▸ Your assignment:
All lines in the data below carrying the string "each" are to be located and copied.

▸ Task inputs:

%%

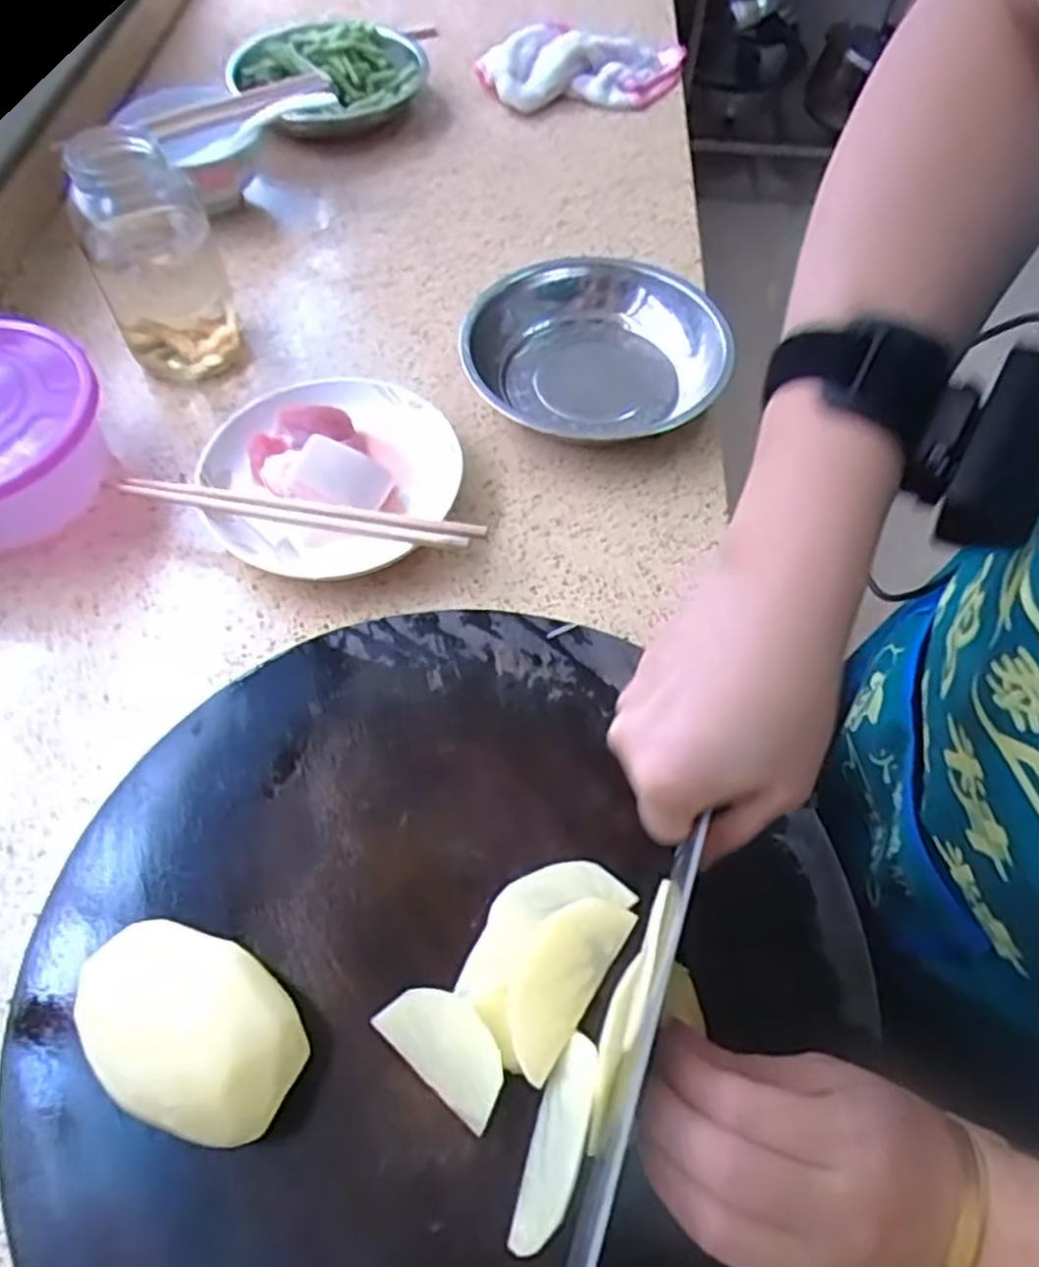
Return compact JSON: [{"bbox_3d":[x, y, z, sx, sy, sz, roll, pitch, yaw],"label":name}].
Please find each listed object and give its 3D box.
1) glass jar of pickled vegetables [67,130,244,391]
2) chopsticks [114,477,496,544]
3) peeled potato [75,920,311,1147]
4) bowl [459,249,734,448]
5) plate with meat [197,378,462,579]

%%
%%

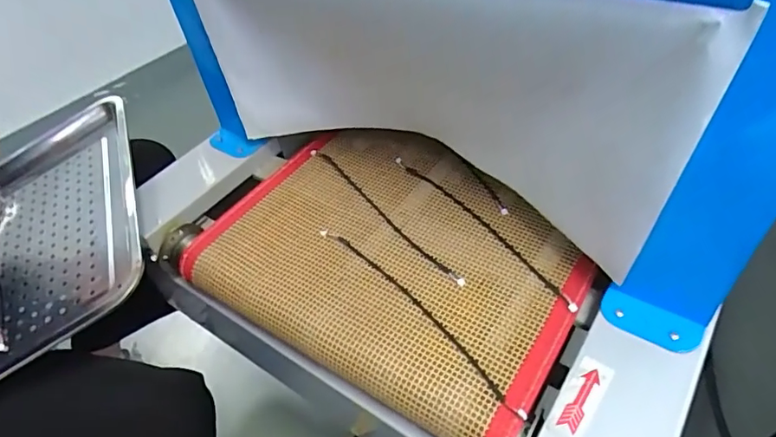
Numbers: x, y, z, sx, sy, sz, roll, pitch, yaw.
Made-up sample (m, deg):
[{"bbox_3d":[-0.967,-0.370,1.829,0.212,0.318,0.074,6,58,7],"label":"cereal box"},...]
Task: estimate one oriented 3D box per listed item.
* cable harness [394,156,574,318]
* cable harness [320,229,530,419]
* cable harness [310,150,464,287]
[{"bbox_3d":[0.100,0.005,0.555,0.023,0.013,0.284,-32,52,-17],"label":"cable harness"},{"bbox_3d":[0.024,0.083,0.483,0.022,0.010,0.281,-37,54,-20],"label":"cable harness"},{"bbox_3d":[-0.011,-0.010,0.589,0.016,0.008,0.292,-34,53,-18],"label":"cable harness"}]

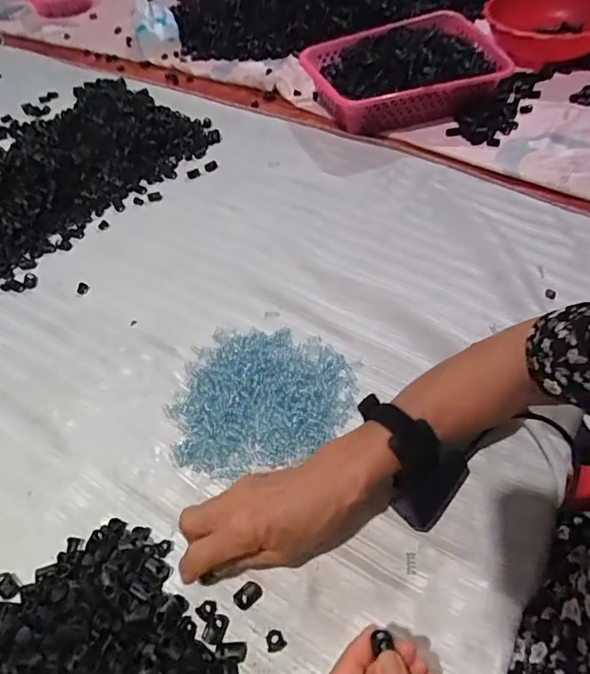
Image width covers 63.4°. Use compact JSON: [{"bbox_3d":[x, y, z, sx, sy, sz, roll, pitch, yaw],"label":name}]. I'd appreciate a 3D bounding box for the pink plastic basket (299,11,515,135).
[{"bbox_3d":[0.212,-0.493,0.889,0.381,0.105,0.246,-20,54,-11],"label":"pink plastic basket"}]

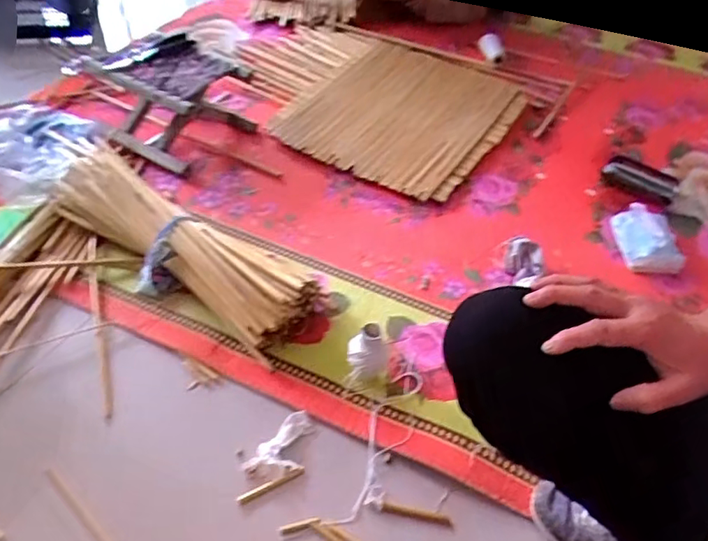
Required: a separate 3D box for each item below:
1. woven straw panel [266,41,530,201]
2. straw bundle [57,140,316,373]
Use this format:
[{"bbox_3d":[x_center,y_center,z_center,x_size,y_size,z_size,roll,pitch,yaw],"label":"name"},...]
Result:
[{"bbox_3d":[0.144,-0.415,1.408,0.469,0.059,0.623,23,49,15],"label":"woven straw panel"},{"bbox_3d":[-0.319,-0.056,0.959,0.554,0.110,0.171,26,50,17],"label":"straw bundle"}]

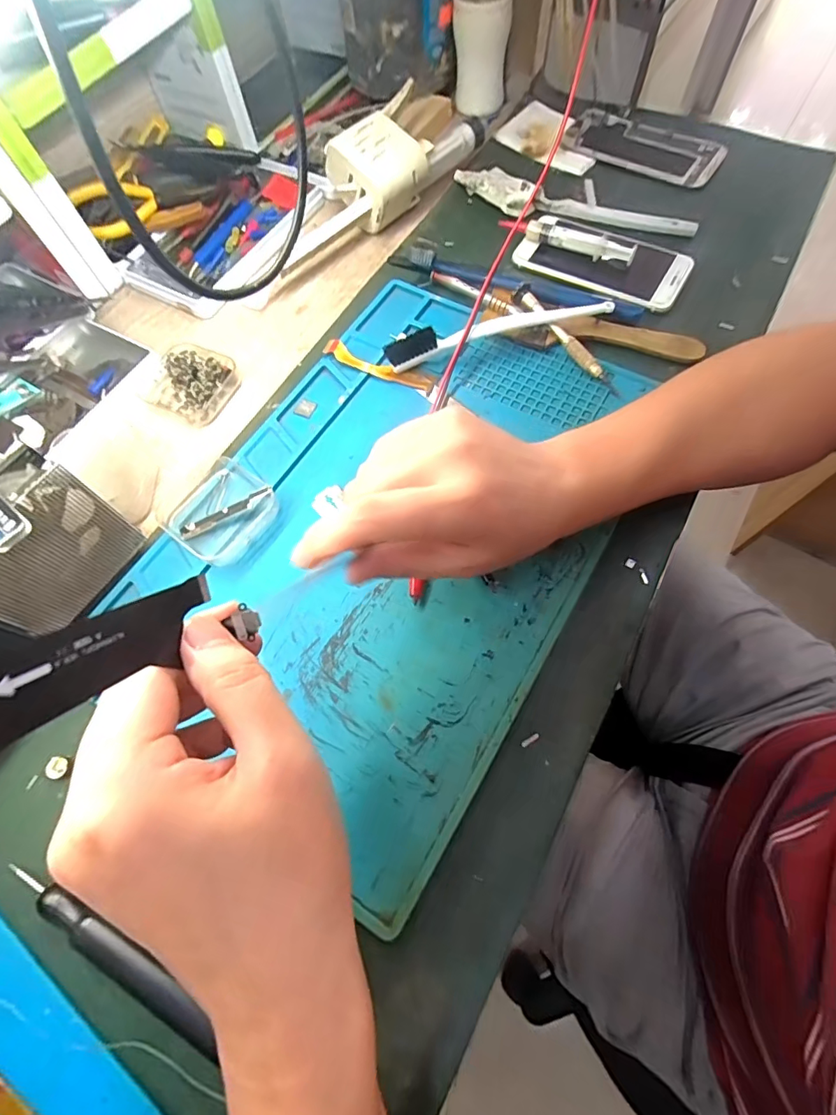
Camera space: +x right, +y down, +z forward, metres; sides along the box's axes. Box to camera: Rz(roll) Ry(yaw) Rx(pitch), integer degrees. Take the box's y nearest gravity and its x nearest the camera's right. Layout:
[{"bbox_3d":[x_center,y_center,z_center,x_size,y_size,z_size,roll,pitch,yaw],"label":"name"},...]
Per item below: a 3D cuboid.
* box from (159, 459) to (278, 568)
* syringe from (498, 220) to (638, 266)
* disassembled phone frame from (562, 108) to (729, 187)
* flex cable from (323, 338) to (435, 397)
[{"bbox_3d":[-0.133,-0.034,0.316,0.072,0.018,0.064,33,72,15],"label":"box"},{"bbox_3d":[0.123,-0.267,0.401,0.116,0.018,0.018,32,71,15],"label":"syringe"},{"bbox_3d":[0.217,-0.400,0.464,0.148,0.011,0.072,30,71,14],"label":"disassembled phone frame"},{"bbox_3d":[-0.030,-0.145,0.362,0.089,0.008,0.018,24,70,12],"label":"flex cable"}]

%%

▸ Worked solution:
Please find each listed object and give its 3D box.
Required: a separate 3D box for each item below:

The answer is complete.